Cooperative Cleaning: Worker threads identify reclaimable versions as they traverse version chain. This only works with O2N chains. The data will never be cleaned if it is not accessed.

Approach #2: Transaction-level GC

Under transaction-level garbage collection, each transaction is responsible for keeping track of their own old versions so the DBMS does not have to scan tuples. Each transaction maintains its own read/write set. When a transaction completes, the garbage collector can use that to identify which tuples to reclaim. The DBMS determines when all versions created by a finished transaction are no longer visible.

Design consideration: Index Management

All primary key (pkey) indexes always point to version chain head. How often the DBMS has to update the pkey index depends on whether the system creates new versions when a tuple is updated. If a transaction updates a pkey attribute(s), then this is treated as a DELETE followed by an INSERT.

Managing secondary indexes is more complicated. There are two approaches to handling them.

Approach #1: Logical Pointers

The DBMS uses a fixed identifier per tuple that does not change. This requires an extra indirection layer that maps the logical id to the physical location of the tuple. Then, updates to tuples can just update the mapping in the indirection layer.

Approach #2: Physical Pointers

The DBMS uses the physical address to the version chain head. This requires updating every index when the version chain head is updated, which can be very expensive.

Imaging a table with a primary index, and multiple secondary indices, using physical pointers requires each secondary index to point to the tuple version chain’s physical address, and each update to the tuple requires and update to all the secondary indices. With a logical pointer approach, the secondary indices point to the location in the primary index corresponding to the tuple, thus requiring less overhead when the tuple is updated.

MVCC duplicate key problem

MVCC DBMS indexes (usually) do not store version information about tuples with their keys. Instead, every index must support duplicate keys from different snapshots, since the same key may point to different logical tuples in different snapshots

MVCC Duplicate Key Problem describes this need to support duplicate keys in MVCC DBMS indexes when multiple transactions need multiple versions of the same logical tuple. For example, say TXN 1 points to version 0 of a logical tuple, and TXN 2 creates a version 1 of that same logical tuple. Our index would need to point to both of these versions for both TXNs so the proper version is accessible to each transaction at all times.

Workers may get back multiple entries for a single fetch, and they then must follow the pointers to find their proper physical version.

Design consideration: Deletes

The DBMS physically deletes a tuple from the database only when all versions of a logically deleted tuple are not visible. If a tuple is a deleted, then there cannot be a new version of that tuple after the newest version. This means no write-write conflicts, and the first-writer wins.
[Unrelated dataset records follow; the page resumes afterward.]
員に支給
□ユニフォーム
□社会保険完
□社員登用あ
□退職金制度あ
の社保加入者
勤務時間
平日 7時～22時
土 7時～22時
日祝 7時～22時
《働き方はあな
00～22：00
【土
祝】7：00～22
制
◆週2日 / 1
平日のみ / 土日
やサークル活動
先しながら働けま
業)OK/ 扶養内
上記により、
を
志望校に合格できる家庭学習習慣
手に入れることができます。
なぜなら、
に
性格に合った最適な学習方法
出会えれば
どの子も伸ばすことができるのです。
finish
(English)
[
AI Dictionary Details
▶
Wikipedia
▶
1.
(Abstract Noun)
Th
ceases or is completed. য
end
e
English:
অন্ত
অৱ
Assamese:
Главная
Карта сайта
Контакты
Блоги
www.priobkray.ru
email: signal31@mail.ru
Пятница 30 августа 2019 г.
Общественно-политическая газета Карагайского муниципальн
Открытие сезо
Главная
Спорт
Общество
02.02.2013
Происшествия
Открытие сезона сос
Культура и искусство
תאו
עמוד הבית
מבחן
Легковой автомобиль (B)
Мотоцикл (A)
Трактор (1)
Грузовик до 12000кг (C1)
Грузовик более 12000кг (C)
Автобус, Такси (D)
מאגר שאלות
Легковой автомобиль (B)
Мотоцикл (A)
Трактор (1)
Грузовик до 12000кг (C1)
We need a way to denote that a tuple has been logically deleted at some point in time. There are two approaches to this.

Approach #1: Deleted Flag

Maintain a flag to indicate that the logical tuple has been deleted after the newest physical version. This can either be in the tuple header or a separate column

Approach #2: Tombstone Tuple

Create an empty physical version to indicate that a logical tuple is deleted. Use a separate pool for tombstone tuples with only a special bit pattern in version chain pointer to reduce storage overhead.